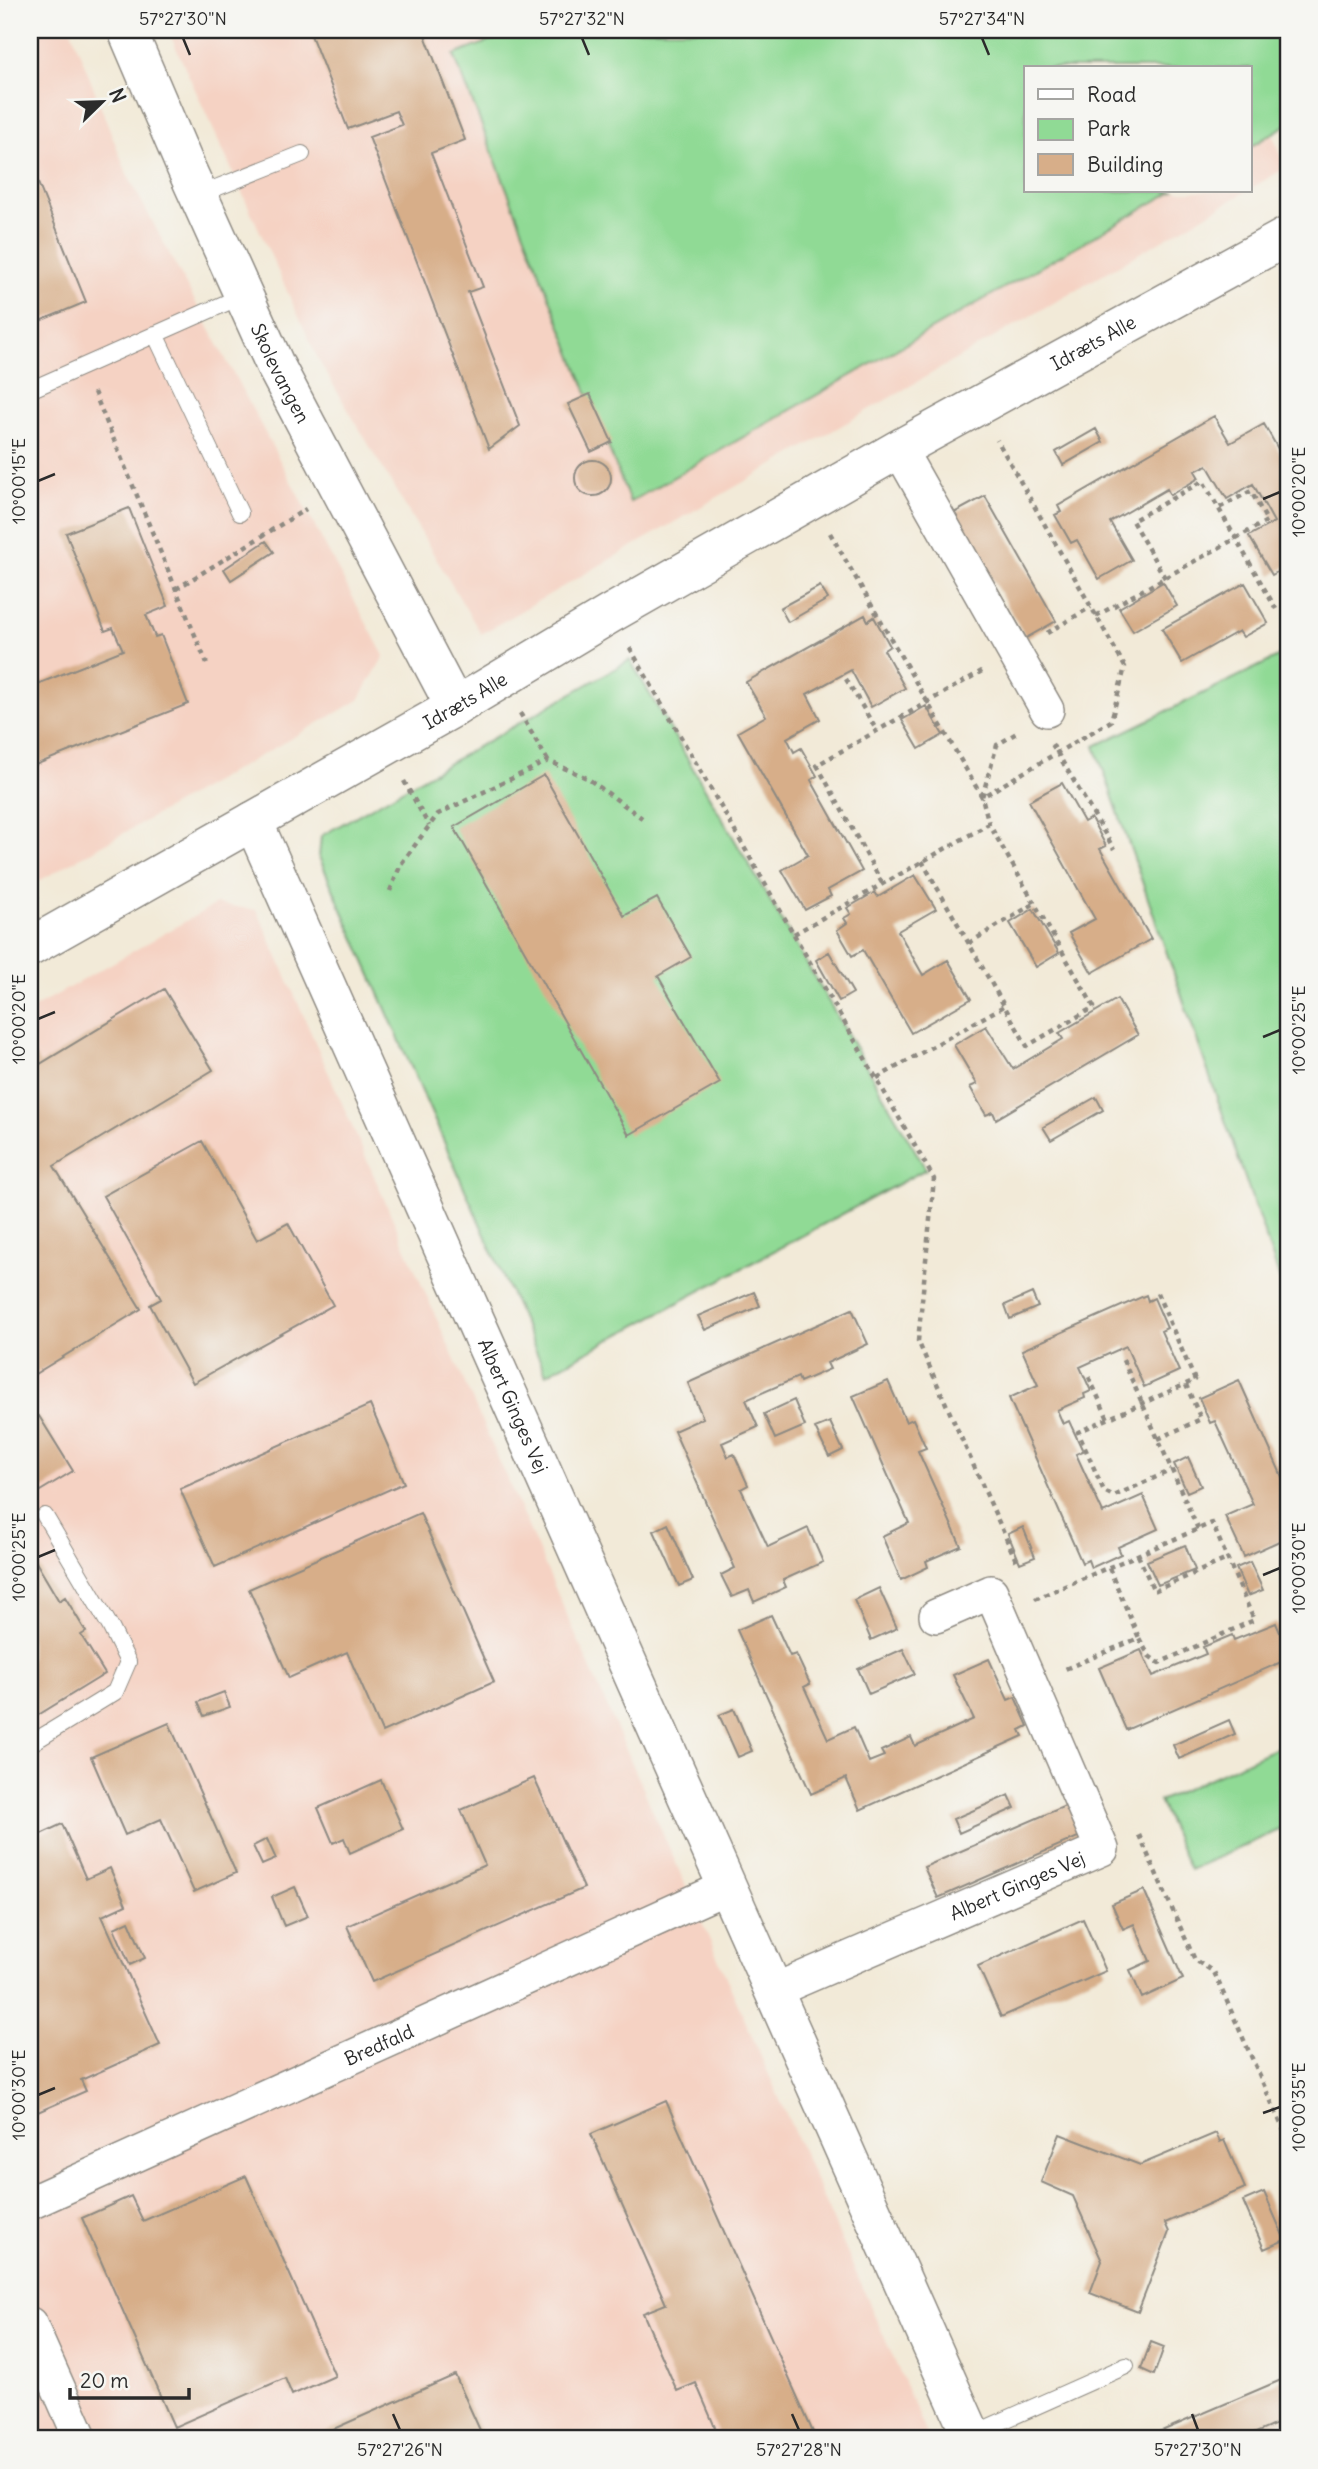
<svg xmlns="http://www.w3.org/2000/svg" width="1318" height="2469" font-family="Delius,sans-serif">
	<rect width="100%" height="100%" fill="#f6f6f2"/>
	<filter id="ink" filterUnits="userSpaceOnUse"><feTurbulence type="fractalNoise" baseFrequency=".0143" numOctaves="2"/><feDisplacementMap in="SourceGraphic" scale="14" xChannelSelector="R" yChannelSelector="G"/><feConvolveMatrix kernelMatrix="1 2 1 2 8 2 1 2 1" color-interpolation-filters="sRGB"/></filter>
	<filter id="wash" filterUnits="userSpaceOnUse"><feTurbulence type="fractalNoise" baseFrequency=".00686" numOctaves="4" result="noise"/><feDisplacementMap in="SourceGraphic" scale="28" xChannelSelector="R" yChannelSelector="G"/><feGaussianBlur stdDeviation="1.57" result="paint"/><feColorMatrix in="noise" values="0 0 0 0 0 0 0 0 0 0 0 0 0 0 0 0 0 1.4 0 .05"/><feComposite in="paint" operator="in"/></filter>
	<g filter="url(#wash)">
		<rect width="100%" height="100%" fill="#f2ead8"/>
		<path fill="#f5d2c3" d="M30,30h41l56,144 257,482 -25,44 -329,186z
			M168,30h1065l-207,38v123h221l-766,443 -163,-275z
			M1250,73l35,95 -35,21z
			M216,904l41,6 672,1529h-899v-1429z"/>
		<path fill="#90da95" stroke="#5e8260" stroke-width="2" d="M518,30h770v94l-38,23v-79h-224v123h147l-543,311 -176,-447z
			M1288,652v650l-193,-556z
			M630,660l296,509 -380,205 -227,-517 2,-21z
			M1283,1745l5,11v70l-98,44 -31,-69z"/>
		<g id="blocks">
			<path fill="#d7ae89" d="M309,30h114l42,110 -34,13 52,134 -15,5 52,134 -31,23 -120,-312 33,-12 -6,-14 -48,18z
				M30,163l56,139 -56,23z
				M590,394l22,48 -21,10 -23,-48z
				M1214,416l16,27 34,-19 18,32 6,-3v113l-16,9 -23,-39 25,-14 -21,-38 -26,15 -20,-34 -12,6 4,7 -29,17 -3,-6 -57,33 22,38 -33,19 -22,-39 -6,3 -16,-28 6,-3 -3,-6z
				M1096,429l7,13 -40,23 -7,-13z
				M575 478a18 18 0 1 1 36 0a18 18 0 1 1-36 0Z
				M985,496l71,125 -30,17 -72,-125z
				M129,508l39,98 -22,9 9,22 6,-2 27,69 -158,63v-80l93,-37 -10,-22 -8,3 -39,-98z
				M266,541l8,11 -43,28 -7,-11z
				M1163,582l14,24 -44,25 -14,-23z
				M1245,583l23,40 -25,14 -4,-6 -57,32 -20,-34z
				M820,586l8,13 -40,23 -8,-14z
				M865,615l3,6 6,-4 16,29 -6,4 21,38 -34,19 -20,-37 -44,24 13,25 -33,19 7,14 7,-4 16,28 -6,4 51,91 -34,19 3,6 -26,14 -23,-40 26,-15 -70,-123 28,-16 -20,-34z
				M926,706l17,29 -24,14 -17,-29z
				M544,775l80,141 33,-18 34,59 -33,19 62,107 -91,52 -175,-308z
				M1062,783l22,39 7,-4 15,28 -6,3 51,90 -59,34 -23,-40 26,-14 -66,-118z
				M915,875l21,34 -38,22 25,44 25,-15 23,39 -60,34 -48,-83 -11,6 -15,-26 10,-7 -3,-5 7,-4 -4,-6 28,-16 3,5z
				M1033,909l26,44 -23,14 -26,-44z
				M829,952l24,41 -14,8 -23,-41z
				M164,989l49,81 -159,96 87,143 -111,68v-330l10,17z
				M1117,999l21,36 -142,84 -3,-7 -7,3 -16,-28 7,-3 -23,-39 32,-19 27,43 50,-30 -4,-6z
				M1096,1097l7,13 -52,30 -8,-13z
				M202,1141l55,99 31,-17 45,82 -140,78 -43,-78 11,-6 -58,-103z
				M754,1292l6,14 -55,24 -7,-14z
				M1032,1293l6,14 -28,12 -5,-14z
				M1146,1295l2,6 6,-3 13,30 -6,3 18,40 -35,16 -18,-41 -46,21 11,24 -7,3 1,4 -28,12 6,14 6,-3 14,30 -7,3 27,59 40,-18 15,34 -40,18 3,7 -30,14 -3,-8 -6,3 -73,-165 29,-13 -16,-35z
				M852,1309l16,35 -41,19 3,6 -30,13 -2,-5 -52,23 12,27 -36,16 6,14 6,-3 14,31 -7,4 27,58 40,-19 15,34 -40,18 3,7 -32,15 -5,-12 -17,7 -11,-22 14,-7 -61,-137 29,-13 -15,-35z
				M1239,1380l49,110v47l-44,20 -19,-41 28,-12 -38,-83 -5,2 -11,-25z
				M888,1381l18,41 7,-3 13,29 -8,3 43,95 -35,15 2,6 -27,13 -19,-44 27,-13 -56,-127z
				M794,1400l11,26 -30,13 -11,-25z
				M370,1405l34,78 -189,84 -35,-78z
				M39,1416l34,55 -43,26v-76z
				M830,1422l13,28 -14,7 -14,-29z
				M1188,1457l13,29 -14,6 -13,-28z
				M420,1513l74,169 -112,50 -35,-80 -58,26 -40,-89z
				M668,1524l25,56 -14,6 -25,-55z
				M1023,1527l12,30 -15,6 -12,-29z
				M1185,1545l10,25 -37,15 -11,-24z
				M30,1552l29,49 6,-4 21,35 -5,3 24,39 -75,46z
				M1250,1562l13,28 -15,6 -12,-28z
				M879,1588l18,40 -26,12 -17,-40z
				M771,1615l19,41 6,-2 14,30 -6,3 24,52 26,-12 15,35 15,-6 -3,-5 30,-14 4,9 59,-27 -21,-44 36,-16 19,41 7,-3 13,29 -8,4 3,6 -163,74 -14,-32 -35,16 -74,-164z
				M1276,1623l12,28v8l-162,71 -27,-62 42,-18 12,26 53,-22 -3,-7 29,-12 2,5z
				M903,1649l12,25 -46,20 -11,-25z
				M224,1692l6,15 -26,9 -6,-14z
				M734,1709l18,42 -14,6 -19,-42z
				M1229,1720l6,14 -56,25 -6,-14z
				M169,1723l67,150 -42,19 -33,-73 -36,16 -34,-78z
				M534,1778l50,110 -212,94 -25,-56 138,-61 -24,-55z
				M381,1780l22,49 -53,24 -6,-15 -11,5 -15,-35z
				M1009,1795l6,13 -56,25 -6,-14z
				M1072,1803l13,31 -147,64 -14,-31z
				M62,1824l24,55 24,-11 16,37 -24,11 58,129 -79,35 5,11 -55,24 -1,-276z
				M267,1839l9,20 -14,6 -9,-19z
				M295,1887l13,29 -24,10 -12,-29z
				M1144,1890l39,89 -41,19 -12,-28 20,-9 -16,-37 -11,5 -11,-25z
				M1083,1919l23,52 -105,46 -23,-51z
				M129,1921l16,37 -15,7 -16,-37z
				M666,2101l150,338h-96l-24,-56 -19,8 -34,-78 23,-9 -75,-170z
				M1216,2133l4,9 4,-2 21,48 -80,35 4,9 -31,80 -48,-19 12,-32 -29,-65 -32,-14 19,-48 80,31z
				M246,2176l89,200 -43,19 -7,-17 -111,49 -92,-209 49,-22 12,25z
				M1264,2192l21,48 -21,9 -21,-48z
				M1151,2342l13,5 -10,28 -13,-6z
				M455,2375l29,64h-173z
				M1288,2377v42l-46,20h-99z"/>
		</g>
	</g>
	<g filter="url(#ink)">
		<use href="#blocks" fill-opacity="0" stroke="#8e8a82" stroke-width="2"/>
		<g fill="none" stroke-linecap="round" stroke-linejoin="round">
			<defs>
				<path id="service" d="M198,195l104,-41
					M155,334l85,179
					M30,390l214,-95
					M30,1744l85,-52 13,-30 -18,-36 -65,-110
					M971,2435l155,-69"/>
				<g id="minor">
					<path d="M899,449l148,261"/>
					<path id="s1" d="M773,1991l329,-142 -111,-257 -55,24"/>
					<path id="s2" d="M30,2203l697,-316"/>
					<path d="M30,2324l51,115"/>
				</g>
				<g id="tertiary">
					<path id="s3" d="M127,30l59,138 89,197 180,342"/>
					<path id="s4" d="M253,821l720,1618"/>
					<path id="s5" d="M30,947l425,-240 155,-93 289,-165 389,-213"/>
				</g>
			</defs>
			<use href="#service" stroke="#8e8a82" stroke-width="18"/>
			<use href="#minor" stroke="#8e8a82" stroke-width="36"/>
			<use href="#tertiary" stroke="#8e8a82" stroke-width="41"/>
			<path stroke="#8e8a82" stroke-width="4.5" stroke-dasharray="5 5" stroke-linecap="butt" d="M94,392l113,272
				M830,533l152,264 129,-76 14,-54 -128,-227
				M1165,578l-33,-57 71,-40 73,128
				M176,589l130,-80
				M1096,616l171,-95 -16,-30 -32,17
				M1047,633l44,-26
				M630,648l304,531 -16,162 100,224
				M846,679l31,52
				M520,713l28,48
				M1052,744l62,105
				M404,781l25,45
				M922,861l105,185 67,-39 -105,-183 -7,-27 15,-52 21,-13
				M30,879l8,19
				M882,883l-65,-118 165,-94
				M390,891l11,-27 37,-50 110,-53 39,17 55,40
				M794,934l195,-110
				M969,943l66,-40
				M877,1078l127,-72
				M1157,1293l38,87 -117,52 26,59 10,5 58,-26
				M1123,1360l75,169
				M1089,1377l19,42
				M1158,1439l43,-20 -15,-34
				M1138,1555l16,36 73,-32
				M1109,1568l30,70
				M1035,1599l177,-76 42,97 -95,43 -10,-7 -10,-18 -74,31
				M1139,1835l56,125 19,12 74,168
				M1271,2439l13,-5 2,5"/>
			<use href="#service" stroke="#fff" stroke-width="16"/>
			<use href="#minor" stroke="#fff" stroke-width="33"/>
			<use href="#tertiary" stroke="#fff" stroke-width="38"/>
		</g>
	</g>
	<path fill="none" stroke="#2b2b2b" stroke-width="2.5" d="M183,38l7,17M582,38l7,17M982,38l7,17M38,481l17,-7M1263,499l17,-7M38,1019l17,-7M1263,1037l17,-7M38,1557l17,-7M1263,1575l17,-7M38,2095l17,-7M1263,2113l17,-6M393,2414l7,16M792,2414l7,16M1192,2414l6,16"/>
	<g text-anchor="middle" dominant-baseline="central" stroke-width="5" stroke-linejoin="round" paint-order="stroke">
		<g font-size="19" fill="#2b2b2b" stroke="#f6f6f2">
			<text stroke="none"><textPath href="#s5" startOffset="1223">Idræts Alle</textPath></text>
			<text stroke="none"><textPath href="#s3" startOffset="376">Skolevangen</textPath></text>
			<text stroke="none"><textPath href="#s5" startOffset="500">Idræts Alle</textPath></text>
			<text stroke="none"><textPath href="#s4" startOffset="640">Albert Ginges Vej</textPath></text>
			<text stroke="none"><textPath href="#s1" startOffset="266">Albert Ginges Vej</textPath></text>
			<text stroke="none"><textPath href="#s2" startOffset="383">Bredfald</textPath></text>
		</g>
	</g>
	<rect width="1318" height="2469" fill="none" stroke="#f6f6f2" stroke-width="77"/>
	<rect x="1024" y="66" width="228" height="126" fill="#f6f6f2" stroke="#a5a5a2" stroke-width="2"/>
	<rect x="1038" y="89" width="35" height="10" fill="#ffffff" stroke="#a5a5a2" stroke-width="2"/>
	<text x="1087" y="102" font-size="21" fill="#2b2b2b">Road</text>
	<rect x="1038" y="119" width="35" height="21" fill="#90da95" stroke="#a5a5a2" stroke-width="2"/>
	<text x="1087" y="136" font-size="21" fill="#2b2b2b">Park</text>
	<rect x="1038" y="154" width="35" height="21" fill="#d7ae89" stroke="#a5a5a2" stroke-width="2"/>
	<text x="1087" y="172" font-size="21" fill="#2b2b2b">Building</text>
	<g transform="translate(102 102) rotate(67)" stroke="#f6f6f2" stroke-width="5" paint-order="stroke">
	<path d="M0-5L12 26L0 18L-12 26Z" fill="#2b2b2b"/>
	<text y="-10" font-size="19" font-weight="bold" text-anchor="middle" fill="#2b2b2b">N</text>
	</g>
	<path d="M70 2388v10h119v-10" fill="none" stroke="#2b2b2b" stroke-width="3.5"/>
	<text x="80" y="2388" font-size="21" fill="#2b2b2b" stroke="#f6f6f2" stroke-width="5" paint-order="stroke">20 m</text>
	<rect x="38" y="38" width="1242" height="2392" fill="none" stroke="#2b2b2b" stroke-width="2.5"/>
	<g font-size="18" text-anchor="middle" fill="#2b2b2b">
		<text x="183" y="25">57°27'30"N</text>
		<text x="582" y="25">57°27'32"N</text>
		<text x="982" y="25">57°27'34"N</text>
		<text transform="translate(19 481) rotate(-90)" y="6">10°00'15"E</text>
		<text transform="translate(1299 492) rotate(-90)" y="6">10°00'20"E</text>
		<text transform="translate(19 1019) rotate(-90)" y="6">10°00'20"E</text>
		<text transform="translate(1299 1030) rotate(-90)" y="6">10°00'25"E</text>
		<text transform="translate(19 1557) rotate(-90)" y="6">10°00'25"E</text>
		<text transform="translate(1299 1568) rotate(-90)" y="6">10°00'30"E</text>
		<text transform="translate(19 2095) rotate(-90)" y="6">10°00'30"E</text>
		<text transform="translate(1299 2107) rotate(-90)" y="6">10°00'35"E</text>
		<text x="400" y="2456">57°27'26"N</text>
		<text x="799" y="2456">57°27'28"N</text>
		<text x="1198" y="2456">57°27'30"N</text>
	</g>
</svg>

::::::::::

Your assignment — Above are the records; from them, give again exactly the lines from the one containing "M666,2101l150,338h-96l-24,-56 -19,8 -34,-78" to the one containing "M1139,1835l56,125 19,12 74,168", both lines included, and nothing more.

Written answer —
				M666,2101l150,338h-96l-24,-56 -19,8 -34,-78 23,-9 -75,-170z
				M1216,2133l4,9 4,-2 21,48 -80,35 4,9 -31,80 -48,-19 12,-32 -29,-65 -32,-14 19,-48 80,31z
				M246,2176l89,200 -43,19 -7,-17 -111,49 -92,-209 49,-22 12,25z
				M1264,2192l21,48 -21,9 -21,-48z
				M1151,2342l13,5 -10,28 -13,-6z
				M455,2375l29,64h-173z
				M1288,2377v42l-46,20h-99z"/>
		</g>
	</g>
	<g filter="url(#ink)">
		<use href="#blocks" fill-opacity="0" stroke="#8e8a82" stroke-width="2"/>
		<g fill="none" stroke-linecap="round" stroke-linejoin="round">
			<defs>
				<path id="service" d="M198,195l104,-41
					M155,334l85,179
					M30,390l214,-95
					M30,1744l85,-52 13,-30 -18,-36 -65,-110
					M971,2435l155,-69"/>
				<g id="minor">
					<path d="M899,449l148,261"/>
					<path id="s1" d="M773,1991l329,-142 -111,-257 -55,24"/>
					<path id="s2" d="M30,2203l697,-316"/>
					<path d="M30,2324l51,115"/>
				</g>
				<g id="tertiary">
					<path id="s3" d="M127,30l59,138 89,197 180,342"/>
					<path id="s4" d="M253,821l720,1618"/>
					<path id="s5" d="M30,947l425,-240 155,-93 289,-165 389,-213"/>
				</g>
			</defs>
			<use href="#service" stroke="#8e8a82" stroke-width="18"/>
			<use href="#minor" stroke="#8e8a82" stroke-width="36"/>
			<use href="#tertiary" stroke="#8e8a82" stroke-width="41"/>
			<path stroke="#8e8a82" stroke-width="4.5" stroke-dasharray="5 5" stroke-linecap="butt" d="M94,392l113,272
				M830,533l152,264 129,-76 14,-54 -128,-227
				M1165,578l-33,-57 71,-40 73,128
				M176,589l130,-80
				M1096,616l171,-95 -16,-30 -32,17
				M1047,633l44,-26
				M630,648l304,531 -16,162 100,224
				M846,679l31,52
				M520,713l28,48
				M1052,744l62,105
				M404,781l25,45
				M922,861l105,185 67,-39 -105,-183 -7,-27 15,-52 21,-13
				M30,879l8,19
				M882,883l-65,-118 165,-94
				M390,891l11,-27 37,-50 110,-53 39,17 55,40
				M794,934l195,-110
				M969,943l66,-40
				M877,1078l127,-72
				M1157,1293l38,87 -117,52 26,59 10,5 58,-26
				M1123,1360l75,169
				M1089,1377l19,42
				M1158,1439l43,-20 -15,-34
				M1138,1555l16,36 73,-32
				M1109,1568l30,70
				M1035,1599l177,-76 42,97 -95,43 -10,-7 -10,-18 -74,31
				M1139,1835l56,125 19,12 74,168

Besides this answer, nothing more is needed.